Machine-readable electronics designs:
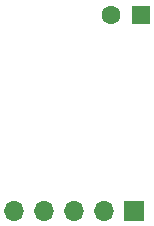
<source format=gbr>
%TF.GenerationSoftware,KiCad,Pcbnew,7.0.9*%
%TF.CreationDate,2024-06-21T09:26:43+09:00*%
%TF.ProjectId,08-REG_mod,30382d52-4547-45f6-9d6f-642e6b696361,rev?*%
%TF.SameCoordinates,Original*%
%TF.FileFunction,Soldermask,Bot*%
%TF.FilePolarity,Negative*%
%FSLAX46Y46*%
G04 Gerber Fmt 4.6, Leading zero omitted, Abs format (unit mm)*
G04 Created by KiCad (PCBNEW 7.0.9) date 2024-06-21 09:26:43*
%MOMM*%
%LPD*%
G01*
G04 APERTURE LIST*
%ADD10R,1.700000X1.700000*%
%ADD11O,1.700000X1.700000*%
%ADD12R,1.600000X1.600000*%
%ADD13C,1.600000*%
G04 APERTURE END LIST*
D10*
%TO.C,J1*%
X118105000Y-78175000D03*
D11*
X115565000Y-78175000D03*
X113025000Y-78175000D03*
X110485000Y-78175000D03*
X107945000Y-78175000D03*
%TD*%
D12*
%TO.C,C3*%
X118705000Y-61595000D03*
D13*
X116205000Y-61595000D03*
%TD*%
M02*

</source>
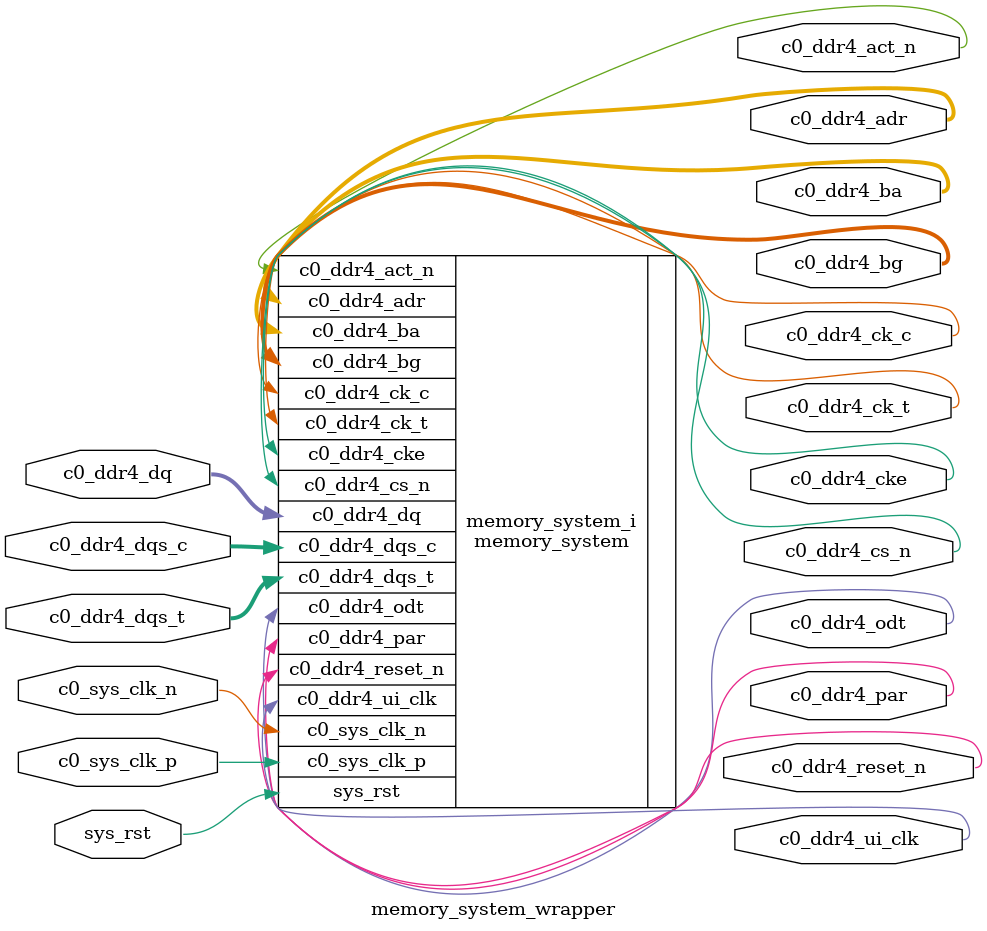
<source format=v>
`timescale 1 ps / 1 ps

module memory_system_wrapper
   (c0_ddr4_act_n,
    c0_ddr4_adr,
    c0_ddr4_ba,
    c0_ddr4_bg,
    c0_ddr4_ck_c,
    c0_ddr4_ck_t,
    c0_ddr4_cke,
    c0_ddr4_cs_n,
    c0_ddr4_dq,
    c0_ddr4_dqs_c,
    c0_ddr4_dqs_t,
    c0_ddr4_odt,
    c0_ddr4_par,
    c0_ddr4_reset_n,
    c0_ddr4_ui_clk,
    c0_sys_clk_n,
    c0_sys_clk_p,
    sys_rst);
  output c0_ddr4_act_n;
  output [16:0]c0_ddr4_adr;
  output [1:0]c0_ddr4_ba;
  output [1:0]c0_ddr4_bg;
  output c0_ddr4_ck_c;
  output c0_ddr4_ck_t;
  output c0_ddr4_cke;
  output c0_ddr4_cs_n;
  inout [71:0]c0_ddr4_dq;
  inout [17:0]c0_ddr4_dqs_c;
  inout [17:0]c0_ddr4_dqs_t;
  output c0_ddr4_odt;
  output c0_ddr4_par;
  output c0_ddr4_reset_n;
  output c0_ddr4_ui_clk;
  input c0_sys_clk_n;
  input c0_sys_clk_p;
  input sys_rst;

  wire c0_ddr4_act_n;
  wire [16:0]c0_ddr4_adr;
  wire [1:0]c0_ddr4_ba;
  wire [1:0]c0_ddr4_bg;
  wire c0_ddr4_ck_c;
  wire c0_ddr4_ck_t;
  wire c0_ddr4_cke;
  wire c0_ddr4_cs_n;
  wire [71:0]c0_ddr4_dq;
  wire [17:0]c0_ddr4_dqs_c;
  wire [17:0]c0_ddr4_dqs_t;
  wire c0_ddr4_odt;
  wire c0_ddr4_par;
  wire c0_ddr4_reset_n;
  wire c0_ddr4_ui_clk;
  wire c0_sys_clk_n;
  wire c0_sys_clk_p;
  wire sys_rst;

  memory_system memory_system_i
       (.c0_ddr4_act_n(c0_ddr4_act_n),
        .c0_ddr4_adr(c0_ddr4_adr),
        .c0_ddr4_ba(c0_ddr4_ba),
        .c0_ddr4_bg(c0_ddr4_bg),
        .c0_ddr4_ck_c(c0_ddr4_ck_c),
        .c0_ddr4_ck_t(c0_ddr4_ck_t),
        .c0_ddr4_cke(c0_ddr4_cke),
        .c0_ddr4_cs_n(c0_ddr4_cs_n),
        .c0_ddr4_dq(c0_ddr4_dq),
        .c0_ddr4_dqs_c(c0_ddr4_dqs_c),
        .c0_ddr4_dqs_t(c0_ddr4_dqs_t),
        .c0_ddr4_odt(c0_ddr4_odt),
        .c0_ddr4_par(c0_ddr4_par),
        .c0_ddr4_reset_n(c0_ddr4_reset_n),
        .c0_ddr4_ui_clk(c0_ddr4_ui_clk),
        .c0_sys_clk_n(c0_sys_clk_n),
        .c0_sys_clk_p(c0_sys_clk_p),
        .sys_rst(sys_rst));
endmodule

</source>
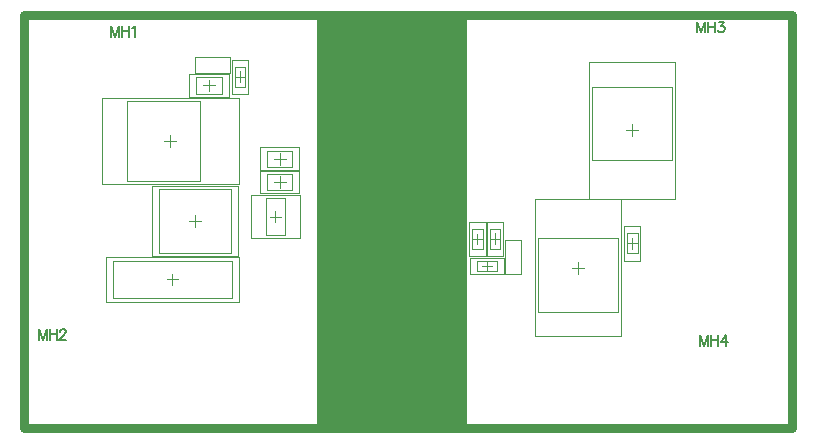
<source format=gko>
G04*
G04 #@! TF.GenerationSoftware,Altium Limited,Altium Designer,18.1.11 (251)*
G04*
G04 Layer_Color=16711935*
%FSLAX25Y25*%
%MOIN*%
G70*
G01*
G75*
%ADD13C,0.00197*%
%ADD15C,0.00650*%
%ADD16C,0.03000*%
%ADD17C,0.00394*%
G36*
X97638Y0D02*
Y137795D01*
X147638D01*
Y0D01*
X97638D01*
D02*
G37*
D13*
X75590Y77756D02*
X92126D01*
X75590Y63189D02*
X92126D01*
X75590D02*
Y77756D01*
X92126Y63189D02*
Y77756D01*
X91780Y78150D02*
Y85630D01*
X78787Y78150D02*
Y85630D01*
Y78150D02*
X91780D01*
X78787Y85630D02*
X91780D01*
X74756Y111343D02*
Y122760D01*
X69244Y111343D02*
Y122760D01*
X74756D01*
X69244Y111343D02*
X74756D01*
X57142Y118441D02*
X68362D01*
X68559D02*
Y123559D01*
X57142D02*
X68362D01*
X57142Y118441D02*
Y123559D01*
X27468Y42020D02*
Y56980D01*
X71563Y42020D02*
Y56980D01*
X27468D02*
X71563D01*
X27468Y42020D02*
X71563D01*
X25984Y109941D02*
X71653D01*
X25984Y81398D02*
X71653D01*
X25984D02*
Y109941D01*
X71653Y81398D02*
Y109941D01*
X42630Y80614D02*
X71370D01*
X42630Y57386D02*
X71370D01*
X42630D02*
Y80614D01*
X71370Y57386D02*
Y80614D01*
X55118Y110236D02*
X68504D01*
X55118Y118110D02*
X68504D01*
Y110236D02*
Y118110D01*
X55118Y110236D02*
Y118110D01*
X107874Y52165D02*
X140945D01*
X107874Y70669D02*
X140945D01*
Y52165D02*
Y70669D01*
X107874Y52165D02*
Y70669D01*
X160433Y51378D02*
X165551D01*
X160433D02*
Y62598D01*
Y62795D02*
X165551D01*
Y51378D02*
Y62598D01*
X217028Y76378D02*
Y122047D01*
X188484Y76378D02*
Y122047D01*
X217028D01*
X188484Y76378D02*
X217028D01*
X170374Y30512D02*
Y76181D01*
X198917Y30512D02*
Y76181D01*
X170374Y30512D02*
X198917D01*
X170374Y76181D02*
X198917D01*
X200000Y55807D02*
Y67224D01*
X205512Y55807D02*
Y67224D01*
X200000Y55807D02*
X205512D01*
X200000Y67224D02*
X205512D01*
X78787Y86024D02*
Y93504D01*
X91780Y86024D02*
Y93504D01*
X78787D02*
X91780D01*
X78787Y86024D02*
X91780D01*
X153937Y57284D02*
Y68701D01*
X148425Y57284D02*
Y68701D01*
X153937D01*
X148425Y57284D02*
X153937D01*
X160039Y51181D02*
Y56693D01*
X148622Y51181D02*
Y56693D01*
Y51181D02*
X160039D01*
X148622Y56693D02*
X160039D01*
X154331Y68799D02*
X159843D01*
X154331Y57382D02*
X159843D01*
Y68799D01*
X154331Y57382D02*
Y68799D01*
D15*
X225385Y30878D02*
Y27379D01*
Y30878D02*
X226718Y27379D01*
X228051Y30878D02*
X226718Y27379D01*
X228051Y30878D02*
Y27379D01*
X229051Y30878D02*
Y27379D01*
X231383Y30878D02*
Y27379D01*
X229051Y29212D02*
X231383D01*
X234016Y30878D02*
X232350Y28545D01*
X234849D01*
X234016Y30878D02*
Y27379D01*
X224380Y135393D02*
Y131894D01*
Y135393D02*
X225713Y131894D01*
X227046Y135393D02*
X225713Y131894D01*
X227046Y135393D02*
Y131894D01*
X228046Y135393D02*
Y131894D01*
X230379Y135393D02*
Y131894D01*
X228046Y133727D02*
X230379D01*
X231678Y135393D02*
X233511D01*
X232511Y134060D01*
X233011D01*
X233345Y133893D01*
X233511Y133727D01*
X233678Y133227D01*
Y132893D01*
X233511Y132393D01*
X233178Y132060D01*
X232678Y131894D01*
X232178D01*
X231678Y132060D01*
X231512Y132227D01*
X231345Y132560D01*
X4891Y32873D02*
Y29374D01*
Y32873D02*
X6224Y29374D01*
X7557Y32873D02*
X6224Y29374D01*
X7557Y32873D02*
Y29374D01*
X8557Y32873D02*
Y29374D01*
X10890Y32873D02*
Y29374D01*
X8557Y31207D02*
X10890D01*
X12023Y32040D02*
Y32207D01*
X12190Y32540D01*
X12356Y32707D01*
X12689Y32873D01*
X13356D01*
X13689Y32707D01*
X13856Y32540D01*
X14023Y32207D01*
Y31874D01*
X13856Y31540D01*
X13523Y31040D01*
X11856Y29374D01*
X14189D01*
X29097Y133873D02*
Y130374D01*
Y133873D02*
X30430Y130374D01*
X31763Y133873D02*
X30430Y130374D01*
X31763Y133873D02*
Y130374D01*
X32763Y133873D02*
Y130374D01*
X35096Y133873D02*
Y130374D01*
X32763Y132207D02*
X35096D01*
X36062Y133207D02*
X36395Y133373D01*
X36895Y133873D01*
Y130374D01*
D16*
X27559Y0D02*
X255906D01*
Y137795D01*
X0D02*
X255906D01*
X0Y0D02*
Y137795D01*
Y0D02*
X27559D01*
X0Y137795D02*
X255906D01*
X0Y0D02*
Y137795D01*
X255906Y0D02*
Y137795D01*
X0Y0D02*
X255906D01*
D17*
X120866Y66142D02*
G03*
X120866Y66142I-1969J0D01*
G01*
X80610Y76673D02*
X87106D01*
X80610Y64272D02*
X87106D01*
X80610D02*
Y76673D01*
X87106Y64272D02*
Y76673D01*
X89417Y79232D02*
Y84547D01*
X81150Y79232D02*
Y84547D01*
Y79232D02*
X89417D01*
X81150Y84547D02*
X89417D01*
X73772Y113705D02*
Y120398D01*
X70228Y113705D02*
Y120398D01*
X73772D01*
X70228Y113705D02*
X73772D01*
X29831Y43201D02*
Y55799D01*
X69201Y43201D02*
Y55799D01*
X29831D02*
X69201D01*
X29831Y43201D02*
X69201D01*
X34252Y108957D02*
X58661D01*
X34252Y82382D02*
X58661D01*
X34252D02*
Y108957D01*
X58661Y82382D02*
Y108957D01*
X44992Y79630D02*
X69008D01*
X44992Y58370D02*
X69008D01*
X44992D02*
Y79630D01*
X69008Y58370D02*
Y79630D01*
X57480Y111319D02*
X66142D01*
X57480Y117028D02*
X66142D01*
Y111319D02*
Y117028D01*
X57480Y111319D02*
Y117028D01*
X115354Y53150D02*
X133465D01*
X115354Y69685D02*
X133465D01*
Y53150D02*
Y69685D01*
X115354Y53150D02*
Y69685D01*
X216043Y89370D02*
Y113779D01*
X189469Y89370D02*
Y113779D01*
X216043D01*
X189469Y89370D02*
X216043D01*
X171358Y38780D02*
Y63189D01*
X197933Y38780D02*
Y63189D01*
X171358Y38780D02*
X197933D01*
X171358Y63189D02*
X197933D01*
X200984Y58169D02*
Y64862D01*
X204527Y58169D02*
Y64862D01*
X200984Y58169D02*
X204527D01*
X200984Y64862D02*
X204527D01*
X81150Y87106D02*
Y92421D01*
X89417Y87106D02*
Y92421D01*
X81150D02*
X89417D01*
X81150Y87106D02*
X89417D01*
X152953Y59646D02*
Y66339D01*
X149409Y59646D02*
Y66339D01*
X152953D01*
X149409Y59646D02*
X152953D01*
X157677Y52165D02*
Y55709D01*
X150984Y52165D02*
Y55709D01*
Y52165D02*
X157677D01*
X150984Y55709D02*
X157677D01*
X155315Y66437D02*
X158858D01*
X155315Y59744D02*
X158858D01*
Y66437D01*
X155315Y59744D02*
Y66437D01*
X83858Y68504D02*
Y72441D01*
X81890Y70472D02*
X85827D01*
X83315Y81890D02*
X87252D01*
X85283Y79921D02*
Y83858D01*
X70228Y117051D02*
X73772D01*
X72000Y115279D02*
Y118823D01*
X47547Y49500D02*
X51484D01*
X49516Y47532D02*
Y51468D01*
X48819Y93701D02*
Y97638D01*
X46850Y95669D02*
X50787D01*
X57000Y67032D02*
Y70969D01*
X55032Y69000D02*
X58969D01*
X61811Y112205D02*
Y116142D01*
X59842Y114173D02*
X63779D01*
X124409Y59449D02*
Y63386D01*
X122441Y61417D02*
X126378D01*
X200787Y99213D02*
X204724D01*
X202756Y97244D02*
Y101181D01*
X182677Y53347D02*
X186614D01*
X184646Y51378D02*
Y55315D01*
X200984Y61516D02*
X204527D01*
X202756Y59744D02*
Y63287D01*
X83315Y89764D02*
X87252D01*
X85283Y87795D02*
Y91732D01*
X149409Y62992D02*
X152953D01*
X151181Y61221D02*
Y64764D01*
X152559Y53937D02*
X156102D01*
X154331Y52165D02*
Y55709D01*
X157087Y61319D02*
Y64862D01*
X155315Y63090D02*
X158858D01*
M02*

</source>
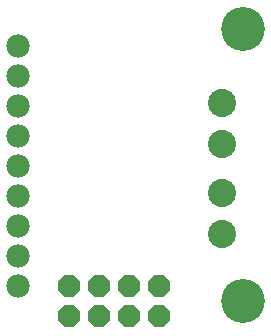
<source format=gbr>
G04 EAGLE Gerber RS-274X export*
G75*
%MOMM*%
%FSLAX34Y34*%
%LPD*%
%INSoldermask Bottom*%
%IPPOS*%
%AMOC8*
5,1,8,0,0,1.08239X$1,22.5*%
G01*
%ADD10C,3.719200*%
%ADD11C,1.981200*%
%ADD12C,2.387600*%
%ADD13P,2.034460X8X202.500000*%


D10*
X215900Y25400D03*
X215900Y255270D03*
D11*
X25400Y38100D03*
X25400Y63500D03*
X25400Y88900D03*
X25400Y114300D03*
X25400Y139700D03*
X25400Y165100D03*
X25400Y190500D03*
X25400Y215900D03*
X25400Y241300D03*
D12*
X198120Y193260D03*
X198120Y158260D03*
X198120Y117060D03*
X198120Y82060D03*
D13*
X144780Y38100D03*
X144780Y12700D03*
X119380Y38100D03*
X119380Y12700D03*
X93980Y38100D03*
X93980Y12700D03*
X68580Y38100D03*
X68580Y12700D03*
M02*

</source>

» **EXERCISE GOAL**
Copy exactly the line that contains "X25400Y38100D03*" and every line after it through the end of the entries, with nothing added.

» **RESULT OF THE TASK**
X25400Y38100D03*
X25400Y63500D03*
X25400Y88900D03*
X25400Y114300D03*
X25400Y139700D03*
X25400Y165100D03*
X25400Y190500D03*
X25400Y215900D03*
X25400Y241300D03*
D12*
X198120Y193260D03*
X198120Y158260D03*
X198120Y117060D03*
X198120Y82060D03*
D13*
X144780Y38100D03*
X144780Y12700D03*
X119380Y38100D03*
X119380Y12700D03*
X93980Y38100D03*
X93980Y12700D03*
X68580Y38100D03*
X68580Y12700D03*
M02*

</source>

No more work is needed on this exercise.